From mboxrd@z Thu Jan  1 00:00:00 1970
Return-Path: <linux-fsdevel-owner@kernel.org>
X-Spam-Checker-Version: SpamAssassin 3.4.0 (2014-02-07) on
	aws-us-west-2-korg-lkml-1.web.codeaurora.org
Received: from vger.kernel.org (vger.kernel.org [23.128.96.18])
	by smtp.lore.kernel.org (Postfix) with ESMTP id 826BEC433F5
	for <linux-fsdevel@archiver.kernel.org>; Mon, 21 Feb 2022 05:04:27 +0000 (UTC)
Received: (majordomo@vger.kernel.org) by vger.kernel.org via listexpand
        id S232084AbiBUFEs (ORCPT
        <rfc822;linux-fsdevel@archiver.kernel.org>);
        Mon, 21 Feb 2022 00:04:48 -0500
Received: from mxb-00190b01.gslb.pphosted.com ([23.128.96.19]:44116 "EHLO
        lindbergh.monkeyblade.net" rhost-flags-OK-OK-OK-OK) by vger.kernel.org
        with ESMTP id S232040AbiBUFEr (ORCPT
        <rfc822;linux-fsdevel@vger.kernel.org>);
        Mon, 21 Feb 2022 00:04:47 -0500
Received: from zeniv-ca.linux.org.uk (zeniv-ca.linux.org.uk [IPv6:2607:5300:60:148a::1])
        by lindbergh.monkeyblade.net (Postfix) with ESMTPS id 246632A720
        for <linux-fsdevel@vger.kernel.org>; Sun, 20 Feb 2022 21:04:23 -0800 (PST)
Received: from viro by zeniv-ca.linux.org.uk with local (Exim 4.94.2 #2 (Red Hat Linux))
        id 1nM0s1-003V5c-Rm; Mon, 21 Feb 2022 05:04:21 +0000
Date:   Mon, 21 Feb 2022 05:04:21 +0000
From:   Al Viro <viro@zeniv.linux.org.uk>
To:     linux-fsdevel@vger.kernel.org
Cc:     Eric Biederman <ebiederm@xmission.com>,
        Linus Torvalds <torvalds@linux-foundation.org>
Subject: Re: [RFC] umount/__detach_mounts() race
Message-ID: <YhMdVcrtXGLTrbWR@zeniv-ca.linux.org.uk>
References: <YhMAy1WseafC+uIv@zeniv-ca.linux.org.uk>
MIME-Version: 1.0
Content-Type: text/plain; charset=us-ascii
Content-Disposition: inline
In-Reply-To: <YhMAy1WseafC+uIv@zeniv-ca.linux.org.uk>
Sender: Al Viro <viro@ftp.linux.org.uk>
Precedence: bulk
List-ID: <linux-fsdevel.vger.kernel.org>
X-Mailing-List: linux-fsdevel@vger.kernel.org

	BTW, while looking through the vicinity - I think this 
        if (!check_mnt(old) && old_path->dentry->d_op != &ns_dentry_operations)
			return mnt;
in __do_loopback() is too permissive.  I'd prefer to replace it with
        if (!check_mnt(old)) {
		// allow binding objects from internal instance of nsfs
		if (old->mnt_ns != MNT_NS_INTERAL ||
		    old_path->dentry->d_op != &ns_dentry_operations)
			return mnt;
	}

Suppose we'd bound an nsfs object e.g. on /tmp/foo.  Consider a race
between mount --bind /tmp/foo /tmp/bar and umount -l /tmp/foo.
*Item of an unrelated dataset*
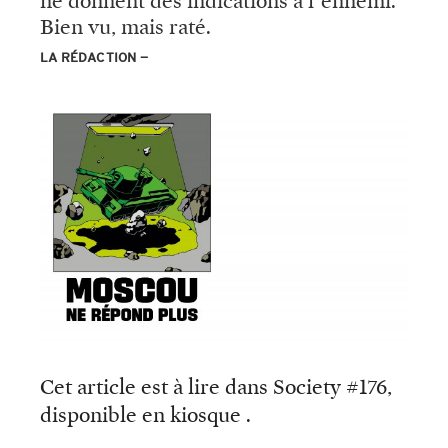
ne donnent des indications à l’ennemi.
Bien vu, mais raté.
LA RÉDACTION
Cet article est à lire dans Society #176,
disponible en kiosque .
do_loopback() resolves /tmp/foo.  We have dentry from nsfs and mount
that sits on /tmp/foo.  We'd resolved /tmp/bar.

In the meanwhile, umount has resolved /tmp/foo and unmounted it.
struct mount is still alive due to the reference held by do_loopback().
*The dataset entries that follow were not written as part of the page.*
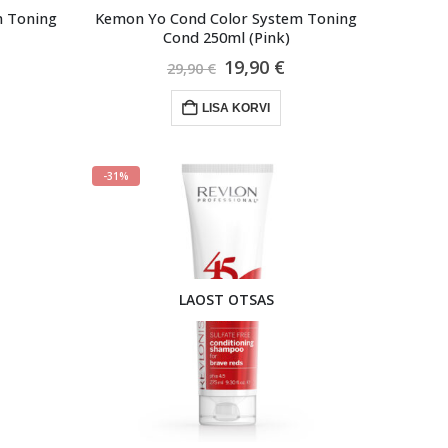
m Toning
Kemon Yo Cond Color System Toning
Cond 250ml (Pink)
raegune
Algne
Praegune
19,90
€
29,90
€
ind
hind
hind
n:
oli:
on:
LISA KORVI
0,90 €.
29,90 €.
19,90 €.
-31%
LAOST OTSAS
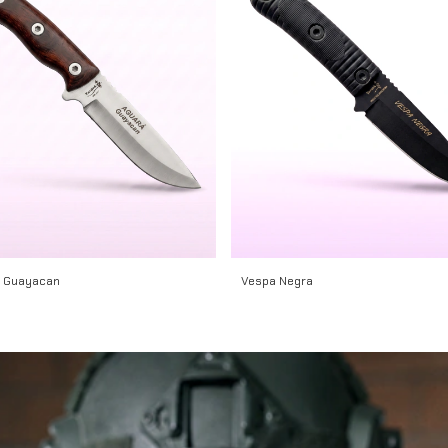
 Guayacan
Vespa Negra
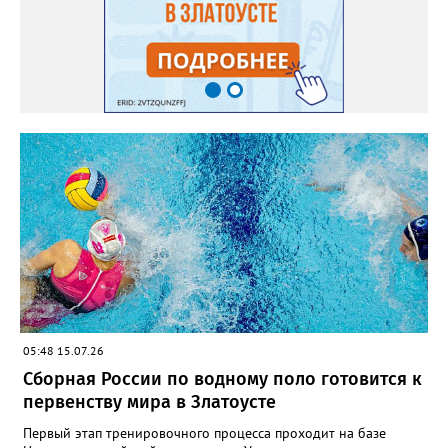
05:48 15.07.26
Сборная России по водному поло готовится к
первенству мира в Златоусте
Первый этап тренировочного процесса проходит на базе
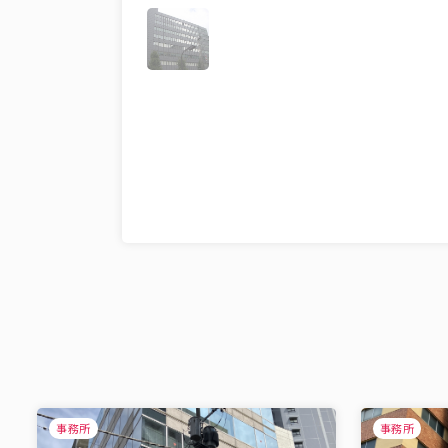
事務所
事務所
do_loopback() finally grabs namespace_sem.  It verifies that mountpoint
to be (/tmp/bar) is still OK (it is) and calls __do_loopback().  The
check in __do_loopback() passes - old is unmounted, but dentry is
nsfs one, so we proceed to clone old.

And that's where the things go wrong - we copy the flags, including
MNT_UMOUNT, to the new instance.  And proceed to attach it on /tmp/bar.

It's really not a good thing.  E.g. __detach_mnt() will assume that
reference to the parent mount of /tmp/bar is *not* held.  As the
matter of fact, it is, so we'll get a leak if the mountpoint (/tmp/bar,
that is) gets unlinked in another namespace.  That's not the only way
to get trouble - we are really not supposed to have MNT_UMOUNT mounts
attached to !MNT_UMOUNT ones.

Eric, do you see any problems with the change above?